Adapun utang tersebut merupakan gabungan dari utang pemerintah dan juga utang badan usaha milik negara (BUMN). Rinciannya yaitu utang pemerintah tercatat sebesar Rp6.361 triliun per Februari 2021.
Kemudian, utang BUMN tembus Rp2.140 triliun per kuartal III 2020. Sementara utang perusahaan pelat merah itu terdiri dari utang BUMN non keuangan sebesar Rp1.141 triliun dan BUMN keuangan Rp999 triliun. Sehingga, total utang pemerintah dan BUMN tercatat sebesar Rp8.501 triliun.
"Ini belum selesai pemerintahannya, kalau sudah selesai diperkirakan menjadi Rp10 ribu triliun utang di APBN," tuturnya dalam diskusi virtual, Rabu, 24 Maret.
Didik mengatakan tren utang di masa kepemimpinan Presiden Jokowi bertambah sangat pesat dibanding pada masa pemerintahan Susilo Bambang Yudhoyono (SBY).
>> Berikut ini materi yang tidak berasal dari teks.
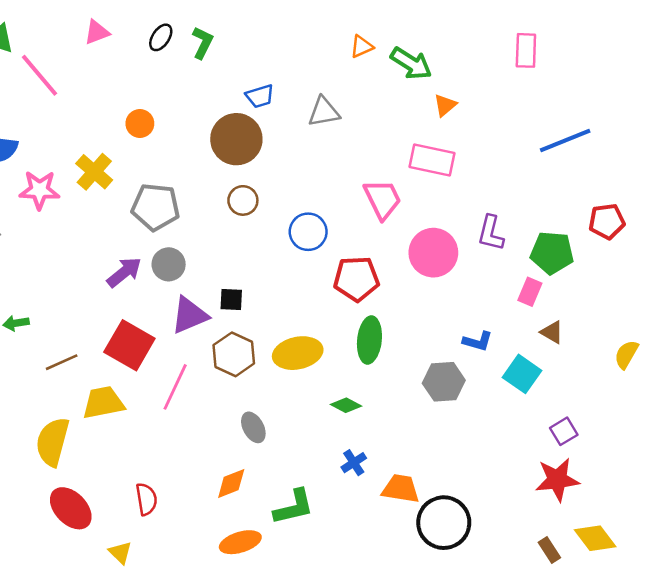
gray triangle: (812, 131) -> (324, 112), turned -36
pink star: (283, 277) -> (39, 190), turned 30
Kata dia, di akhir masa jabatan SBY, utang pemerintah tercatat sebesar Rp2.700 triliun dan utang BUMN Rp500 triliun.
"Dalam waktu 5-6 tahun, utang selama puluhan tahun itu di-bypass hampir lebih dari 2 kali lipat," katanya.
BACA JUGA:
Lebih lanjut, Didik menilai, di periode kepemimpinan kedua ini, Jokowi sudah kurang bertanggung jawab terhadap terhadap keputusan-keputusan publik. Salah satunya soal utang.
"Jadi, ini rezim utang yang kuat sekarang, saya sebutnya penguasa raja utang," ucapnya.
Didik juga menyoroti lemahnya peran Dewan Perwakilan Rakyat (DPR) dalam penyusunan anggaran negara, sehingga utang melesat lepas dari kontrol para anggota dewan. Didik menilai saat ini, wakil rakyat sudah tidak bisa lagi berkutik.
"Ini suatu prestasi yang besar dan ini perlu dicermati. Mengapa DPR tidak berkutik? Karena kekuasaan eksekutif sudah pindah ke legislatif. DPR sudah lemah seperti masa orde baru," tegasnya.